Subsection 45.4.1 Hertz's Experiment For Production And Detection Of EM Waves

After Maxwell predicted the existence of the electromagnetic waves in 1873, many scientists tried to produce them in the laboratory. The first person to succeed was the German physicist Heinrich Hertz who produced and detected radio waves in 1888. Hertz's equipment consisted of a radiator and a detector/receiver, a replica of which is shown in Figure 45.4.1.

Figure 45.4.1. A replica of Heinrich Hertz'e apparatus for production and detection of radio waves. Photo courtesy of http://www.sparkmuseum.com/HERTZ.HTM.

The radiator was a pair of one-meter rods with a spark gap in the center and two large spheres at the other ends of the wires to adjust the capacitance for resonance condition. The rods were connected to an induction coil that supplied a high voltage. The receiver was simply a loop of wire with a small gap. When the rods of the radiator setup were given strong enough voltage, a spark was generated across the gap and the current would oscillate back and forth across the gap and along the rods.

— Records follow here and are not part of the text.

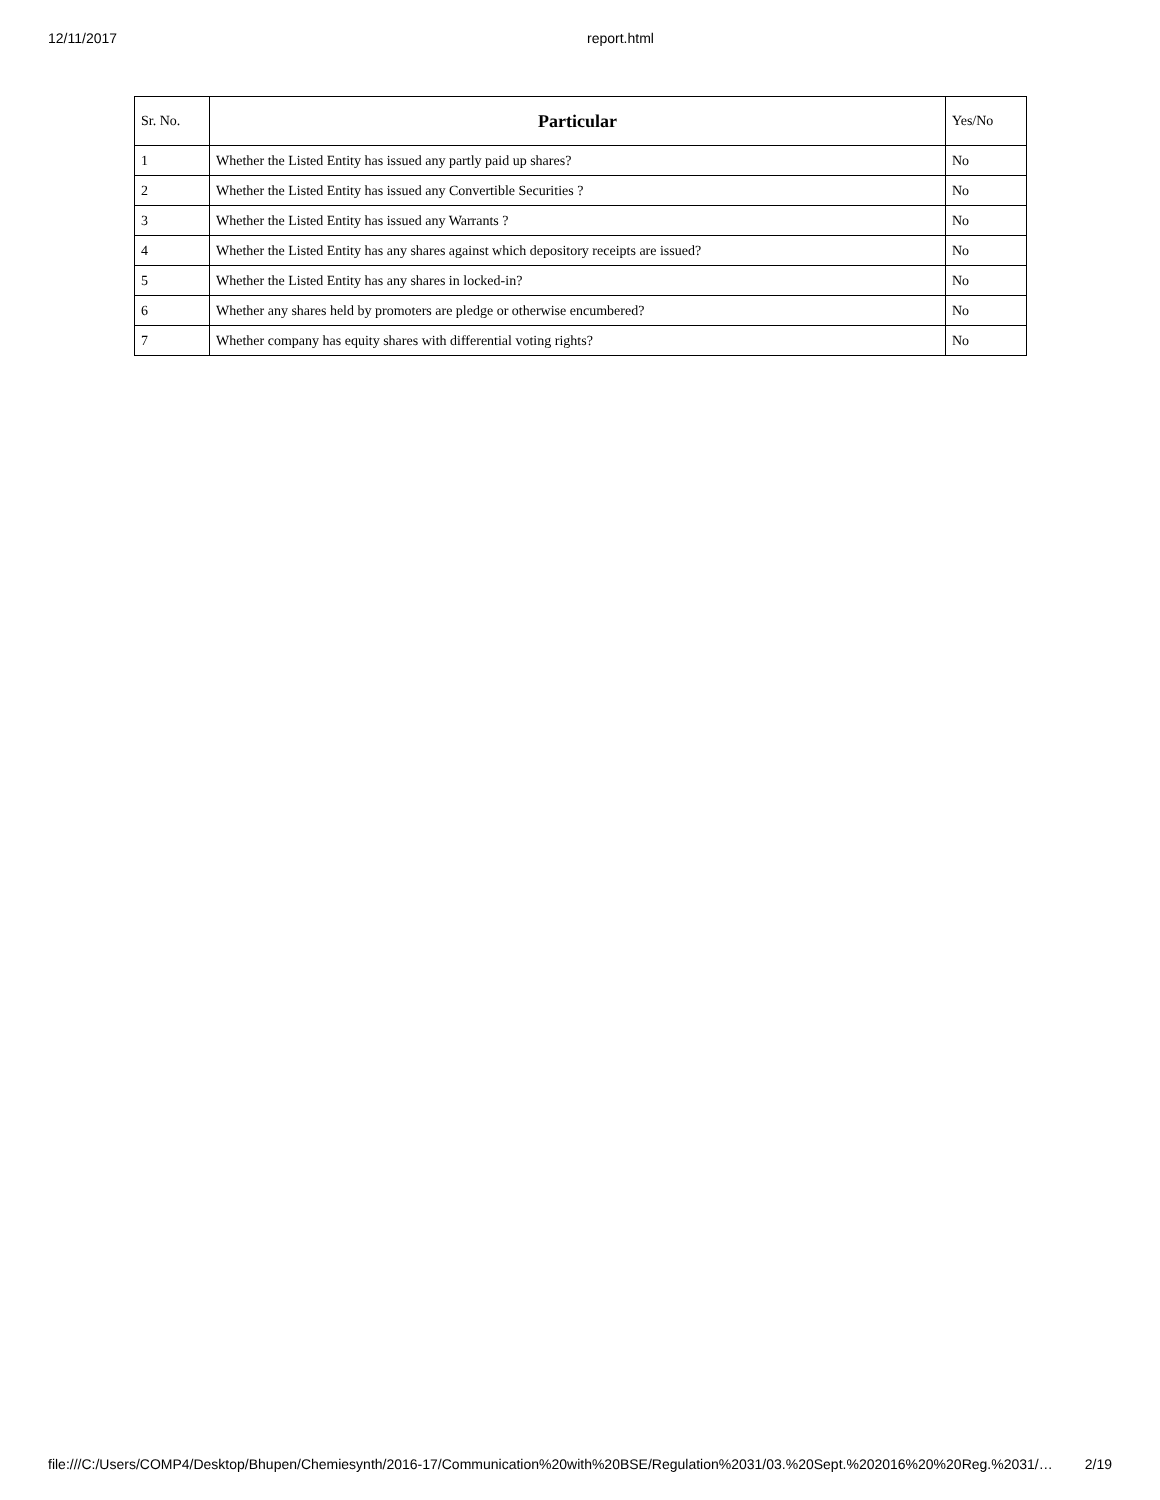12/11/2017 report.html
| Sr. No. | Particular | Yes/No |
| --- | --- | --- |
| 1 | Whether the Listed Entity has issued any partly paid up shares? | No |
| 2 | Whether the Listed Entity has issued any Convertible Securities ? | No |
| 3 | Whether the Listed Entity has issued any Warrants ? | No |
| 4 | Whether the Listed Entity has any shares against which depository receipts are issued? | No |
| 5 | Whether the Listed Entity has any shares in locked-in? | No |
| 6 | Whether any shares held by promoters are pledge or otherwise encumbered? | No |
| 7 | Whether company has equity shares with differential voting rights? | No |
file:///C:/Users/COMP4/Desktop/Bhupen/Chemiesynth/2016-17/Communication%20with%20BSE/Regulation%2031/03.%20Sept.%202016%20%20Reg.%2031/… 2/19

The receiver consisted of a loop of wire with a tiny gap. When an electromagnetic waves passes through the area of the loop, the magnetic field in the electromagnet wave would cause the magnetic flux to change which would result in an induced EMF in the wire. The induced EMF caused a spark across the tiny gap in the ring.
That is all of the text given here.